Besides, Singapore has become a bigger market for Asia, thanks to the rising affluence of Southeast Asian countries, he added. But so far that has not affected retail rents in both cities. First-quarter rents in Singapore’s prime areas inched up 0.6 per cent, compared with the preceding three months, according to JLL.

Hong Kong fared slightly better, with rents for high street shops rising 1.7 per cent and prime shopping centres by 0.7 per cent in the same period, according to the property consultancy. It was, however, the slowest growth in the last four quarters, JLL data showed.

Before the pandemic, tourist spending in Hong Kong made up at least 30 per cent of the overall retail segment, according to data cited by Jain. And not only have mainland tourists to the city declined, but their spending has also decreased, he noted.

Hong Kong is targeting 46 million visitors this year, an increase of 35 per cent from 2023, according to a government forecast. However, that level would still be only 70 per cent of the record 65 million tourists in 2018. Meanwhile, estimated spending per overnight visitor is expected to shrink by as much as 16.4 per cent to HK$5,800 (US$743) this year from HK$6,939 in 2023.
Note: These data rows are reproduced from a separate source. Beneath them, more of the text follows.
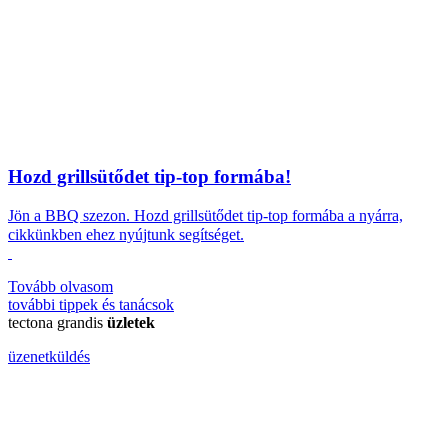
Hozd grillsütődet tip-top formába!
Jön a BBQ szezon.
Hozd grillsütődet tip-top formába a nyárra,
cikkünkben ehez nyújtunk segítséget.
Tovább olvasom
további
tippek és tanácsok
tectona grandis
üzletek
üzenetküldés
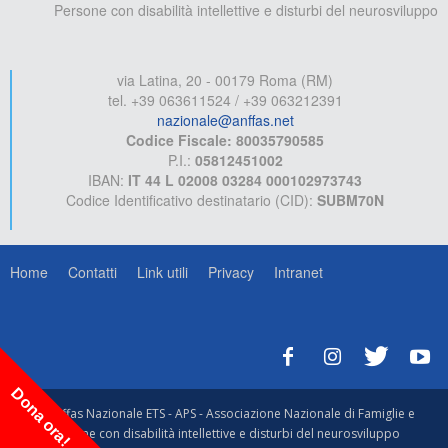
Persone con disabilità intellettive e disturbi del neurosviluppo
via Latina, 20 - 00179 Roma (RM)
tel. +39 063611524 / +39 063212391
nazionale@anffas.net
Codice Fiscale: 80035790585
P.I.:
05812451002
IBAN:
IT 44 L 02008 03284 000102973743
Codice Identificativo destinatario (CID):
SUBM70N
Home
Contatti
Link utili
Privacy
Intranet
Dona ora!
© Anffas Nazionale ETS - APS - Associazione Nazionale di Famiglie e
Persone con disabilità intellettive e disturbi del neurosviluppo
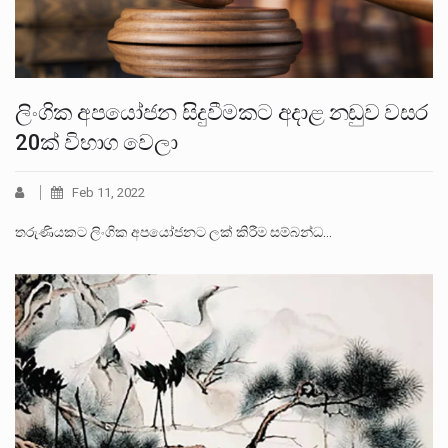
ලිංගික අපයෝජන සිදුවීමකට අදාළ නඩුව වසර
20ක් විභාග වෙලා
Feb 11, 2022
තරුණියකට ලිංගික අපයෝජනට ලක් කිරීම සම්බන්ධ…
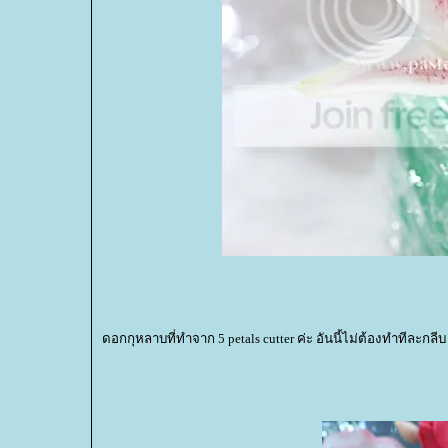
ดอกกุหลาบที่ทำจาก 5 petals cutter ค่ะ อันนี้ไม่ต้องทำทีละกล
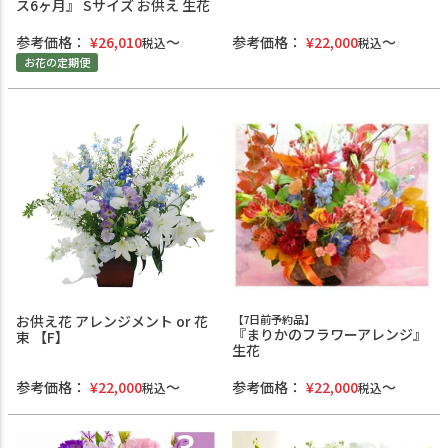
ス6ヶ月』 Sサイズ お供え 生花
参考価格：
¥
26,010
参考価格：
¥
22,000
税込
税込
お花の定期便
お供え花 アレンジメント or 花
【7日前予約品】
『まりかのフラワーアレンジ』
束 【F】
生花
参考価格：
¥
22,000
参考価格：
¥
22,000
税込
税込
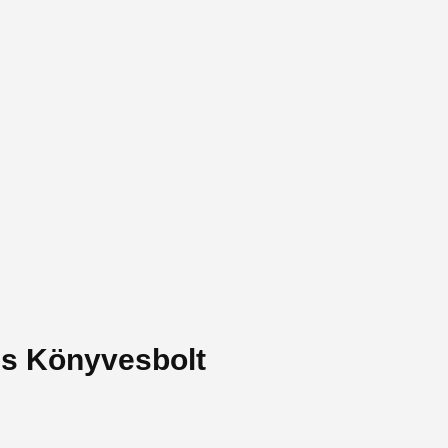
és Könyvesbolt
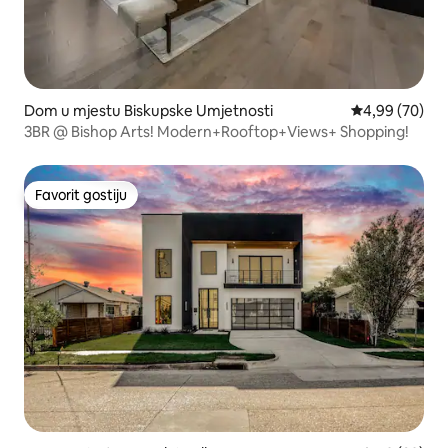
Dom u mjestu Biskupske Umjetnosti
Prosječna ocje
4,99 (70)
3BR @ Bishop Arts! Modern+Rooftop+Views+ Shopping!
Favorit gostiju
Favorit gostiju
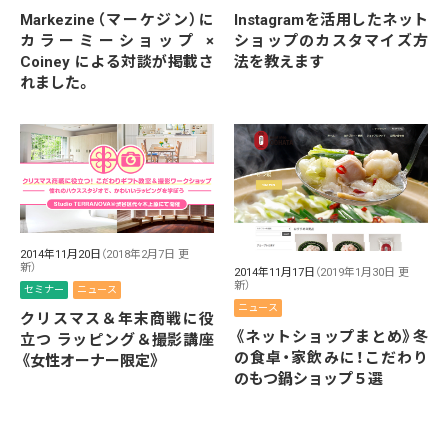
Instagramを活用したネット
Markezine（マーケジン）に
ショップのカスタマイズ方
カラーミーショップ ×
法を教えます
Coiney による対談が掲載さ
れました。
2014年11月20日
（2018年2月7日 更
新）
2014年11月17日
（2019年1月30日 更
新）
セミナー
ニュース
ニュース
クリスマス＆年末商戦に役
《ネットショップまとめ》冬
立つ ラッピング＆撮影講座
の食卓・家飲みに！こだわり
《女性オーナー限定》
のもつ鍋ショップ５選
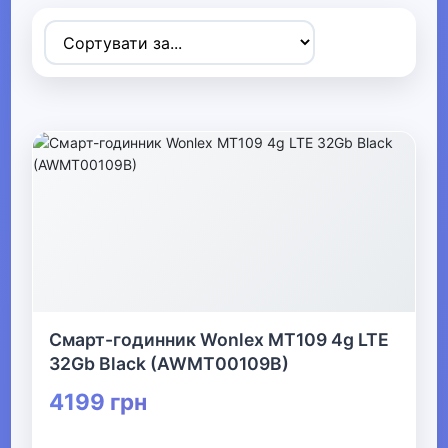
Товари для дітей
▼
▶
Коляски та автокрісла
▼
Прогулянки та активний відпочинок
▶
Засоби пересування
Смарт-годинник Wonlex MT109 4g LTE
▼
32Gb Black (AWMT00109B)
Дитячі ігрові комплекси
4199 грн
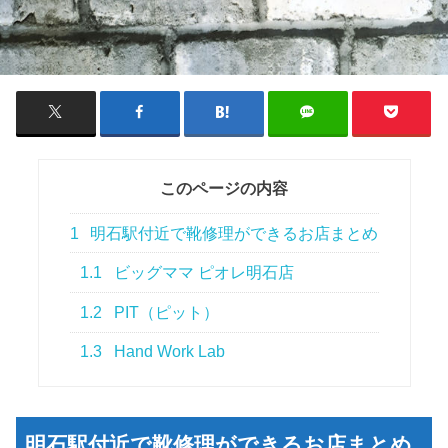
このページの内容
1
明石駅付近で靴修理ができるお店まとめ
1.1
ビッグママ ピオレ明石店
1.2
PIT（ピット）
1.3
Hand Work Lab
明石駅付近で靴修理ができるお店まとめ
In Shenzhen, Hongkongers made more than 35 million digital transactions worth about 8.6 billion yuan (US$1.2 billion) in 2023, an increase of 70 per cent from 2022, according to data cited by Kevin Lam, executive director and head of retail services for Hong Kong at Cushman.

This spending pattern extends beyond Shenzhen, with Hongkongers also frequenting Guangzhou, Zhuhai and Zhongshan, Lam added, where the prices of goods and services are between a quarter and half of those in Hong Kong. Value for money, greater choices and the convenience of driving to Greater Bay Area cities, or taking the high-speed rail, are some of the reasons the trend is here to stay, he said.

“I have friends who go to the mainland for dental services, cosmetic treatments, traditional Chinese medicine consultations and even service their cars in Zhuhai and Zhongshan,” Lam said.

The Hong Kong dollar’s strength against the yuan is also a big factor, making it cheaper for Hongkongers to shop on the mainland, and the opposite for mainlanders in Hong Kong. In Singapore, residents have been driving across the Malaysian border to Johor Bahru since the 1980s to fill up their cars, as petrol there is much cheaper. While there are no official figures on the number of Singaporeans making the trip, thousands of Singapore-registered vehicles are known to drive via the causeway linking the two cities.

The Singaporean dollar’s strength vis-à-vis the Malaysian ringgit is one of the reasons for this, said Alan Cheong, executive director for research and consultancy at Savills in Singapore. “This leakage is expected to be a further drain to the local consumption power because the price differential of shopping in Johor Bahru in Singapore dollar terms is too great to overcome,” he said, noting that the price difference was about 30 per cent. The preference to shop and dine in Johor Bahru is likely to persist, with new malls sprouting up in the Malaysian city and the extension of a rail transit system.